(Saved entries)
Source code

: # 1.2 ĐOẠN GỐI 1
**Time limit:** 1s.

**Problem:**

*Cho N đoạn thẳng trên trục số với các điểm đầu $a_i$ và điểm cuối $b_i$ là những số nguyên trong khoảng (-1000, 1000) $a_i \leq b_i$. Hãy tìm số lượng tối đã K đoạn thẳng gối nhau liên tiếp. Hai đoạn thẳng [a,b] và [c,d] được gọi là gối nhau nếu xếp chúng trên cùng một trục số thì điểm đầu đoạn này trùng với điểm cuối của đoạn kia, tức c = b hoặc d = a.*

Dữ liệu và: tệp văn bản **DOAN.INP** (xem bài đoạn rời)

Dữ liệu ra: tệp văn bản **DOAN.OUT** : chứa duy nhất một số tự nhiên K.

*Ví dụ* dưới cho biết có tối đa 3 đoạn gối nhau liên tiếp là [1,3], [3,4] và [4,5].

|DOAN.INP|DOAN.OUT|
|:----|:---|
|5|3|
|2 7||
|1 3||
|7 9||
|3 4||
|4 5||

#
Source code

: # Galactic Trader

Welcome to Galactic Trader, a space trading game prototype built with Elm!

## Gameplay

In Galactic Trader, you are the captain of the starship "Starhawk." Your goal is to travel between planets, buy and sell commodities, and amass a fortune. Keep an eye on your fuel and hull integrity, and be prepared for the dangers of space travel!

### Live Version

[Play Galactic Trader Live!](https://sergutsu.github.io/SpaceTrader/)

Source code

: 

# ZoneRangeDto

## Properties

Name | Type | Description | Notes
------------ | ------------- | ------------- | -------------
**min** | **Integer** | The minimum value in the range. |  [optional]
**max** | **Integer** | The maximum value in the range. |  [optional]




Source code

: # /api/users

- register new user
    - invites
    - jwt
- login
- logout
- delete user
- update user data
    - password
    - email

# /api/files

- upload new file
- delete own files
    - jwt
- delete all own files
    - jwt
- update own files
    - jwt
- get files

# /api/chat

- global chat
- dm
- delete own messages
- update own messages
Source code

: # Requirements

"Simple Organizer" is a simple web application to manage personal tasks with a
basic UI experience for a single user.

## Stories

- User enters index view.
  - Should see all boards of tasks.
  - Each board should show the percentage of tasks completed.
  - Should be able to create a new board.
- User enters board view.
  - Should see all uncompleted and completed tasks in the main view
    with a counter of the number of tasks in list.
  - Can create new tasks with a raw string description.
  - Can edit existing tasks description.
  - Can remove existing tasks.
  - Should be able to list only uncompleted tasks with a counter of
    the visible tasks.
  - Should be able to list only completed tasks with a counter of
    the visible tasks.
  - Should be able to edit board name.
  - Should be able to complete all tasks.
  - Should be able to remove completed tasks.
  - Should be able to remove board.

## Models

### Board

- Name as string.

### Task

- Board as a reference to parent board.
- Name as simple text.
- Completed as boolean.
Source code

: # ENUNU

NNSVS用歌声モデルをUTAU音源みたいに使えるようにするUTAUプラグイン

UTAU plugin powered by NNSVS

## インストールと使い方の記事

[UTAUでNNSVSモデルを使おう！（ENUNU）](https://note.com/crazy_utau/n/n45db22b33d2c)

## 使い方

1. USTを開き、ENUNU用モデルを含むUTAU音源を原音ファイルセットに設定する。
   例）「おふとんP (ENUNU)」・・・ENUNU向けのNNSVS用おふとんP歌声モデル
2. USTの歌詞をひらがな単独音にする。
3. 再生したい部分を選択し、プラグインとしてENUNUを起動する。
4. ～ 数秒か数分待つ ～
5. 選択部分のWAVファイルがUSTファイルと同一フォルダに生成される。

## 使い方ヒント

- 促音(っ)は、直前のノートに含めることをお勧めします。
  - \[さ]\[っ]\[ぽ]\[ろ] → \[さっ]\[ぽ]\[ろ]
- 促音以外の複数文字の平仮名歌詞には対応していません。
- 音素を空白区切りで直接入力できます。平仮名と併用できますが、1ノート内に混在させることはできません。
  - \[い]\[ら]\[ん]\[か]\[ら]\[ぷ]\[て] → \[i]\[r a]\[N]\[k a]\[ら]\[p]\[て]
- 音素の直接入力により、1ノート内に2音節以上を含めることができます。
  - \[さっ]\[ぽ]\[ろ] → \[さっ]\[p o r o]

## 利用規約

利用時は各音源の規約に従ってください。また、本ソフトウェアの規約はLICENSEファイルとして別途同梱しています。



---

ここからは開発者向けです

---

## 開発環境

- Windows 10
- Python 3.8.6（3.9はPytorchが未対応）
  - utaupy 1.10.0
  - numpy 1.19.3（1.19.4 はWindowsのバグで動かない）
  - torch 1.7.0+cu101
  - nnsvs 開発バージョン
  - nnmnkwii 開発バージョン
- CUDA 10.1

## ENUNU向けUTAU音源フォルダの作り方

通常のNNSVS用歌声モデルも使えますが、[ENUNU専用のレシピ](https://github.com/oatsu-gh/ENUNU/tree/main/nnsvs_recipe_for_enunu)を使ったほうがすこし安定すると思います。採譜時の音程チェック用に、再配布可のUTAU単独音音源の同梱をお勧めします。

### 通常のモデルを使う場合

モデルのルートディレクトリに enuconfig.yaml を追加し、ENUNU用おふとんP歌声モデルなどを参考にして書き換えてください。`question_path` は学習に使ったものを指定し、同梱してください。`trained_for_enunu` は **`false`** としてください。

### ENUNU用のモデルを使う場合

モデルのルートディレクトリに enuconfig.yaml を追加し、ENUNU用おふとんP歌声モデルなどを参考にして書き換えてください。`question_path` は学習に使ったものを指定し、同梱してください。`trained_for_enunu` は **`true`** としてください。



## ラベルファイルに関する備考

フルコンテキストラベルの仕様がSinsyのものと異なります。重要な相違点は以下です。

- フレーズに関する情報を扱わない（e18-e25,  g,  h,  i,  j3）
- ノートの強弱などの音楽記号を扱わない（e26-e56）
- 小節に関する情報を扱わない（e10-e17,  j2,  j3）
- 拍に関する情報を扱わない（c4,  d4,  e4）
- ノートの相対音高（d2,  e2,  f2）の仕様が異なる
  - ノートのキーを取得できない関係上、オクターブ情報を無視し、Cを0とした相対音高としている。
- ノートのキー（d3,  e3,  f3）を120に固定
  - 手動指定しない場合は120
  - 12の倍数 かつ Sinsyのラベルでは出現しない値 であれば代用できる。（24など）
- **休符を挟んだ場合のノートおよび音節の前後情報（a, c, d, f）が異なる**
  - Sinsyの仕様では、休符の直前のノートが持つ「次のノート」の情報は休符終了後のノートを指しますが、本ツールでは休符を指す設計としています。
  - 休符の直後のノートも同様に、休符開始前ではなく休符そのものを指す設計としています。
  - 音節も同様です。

• [Task details]: Please rewrite the lines of the material above as a Markdown table with the columns Row and Line text. Start with the line containing "- Windows 10", go on through the line containing "フルコンテキストラベルの仕様", and leave out blank lines.

• [Response to this exercise]:
| Row | Line text |
|---|---|
| 1 | - Windows 10 |
| 2 | - Python 3.8.6（3.9はPytorchが未対応） |
| 3 |   - utaupy 1.10.0 |
| 4 |   - numpy 1.19.3（1.19.4 はWindowsのバグで動かない） |
| 5 |   - torch 1.7.0+cu101 |
| 6 |   - nnsvs 開発バージョン |
| 7 |   - nnmnkwii 開発バージョン |
| 8 | - CUDA 10.1 |
| 9 | ## ENUNU向けUTAU音源フォルダの作り方 |
| 10 | 通常のNNSVS用歌声モデルも使えますが、[ENUNU専用のレシピ](https://github.com/oatsu-gh/ENUNU/tree/main/nnsvs_recipe_for_enunu)を使ったほうがすこし安定すると思います。採譜時の音程チェック用に、再配布可のUTAU単独音音源の同梱をお勧めします。 |
| 11 | ### 通常のモデルを使う場合 |
| 12 | モデルのルートディレクトリに enuconfig.yaml を追加し、ENUNU用おふとんP歌声モデルなどを参考にして書き換えてください。`question_path` は学習に使ったものを指定し、同梱してください。`trained_for_enunu` は **`false`** としてください。 |
| 13 | ### ENUNU用のモデルを使う場合 |
| 14 | モデルのルートディレクトリに enuconfig.yaml を追加し、ENUNU用おふとんP歌声モデルなどを参考にして書き換えてください。`question_path` は学習に使ったものを指定し、同梱してください。`trained_for_enunu` は **`true`** としてください。 |
| 15 | ## ラベルファイルに関する備考 |
| 16 | フルコンテキストラベルの仕様がSinsyのものと異なります。重要な相違点は以下です。 |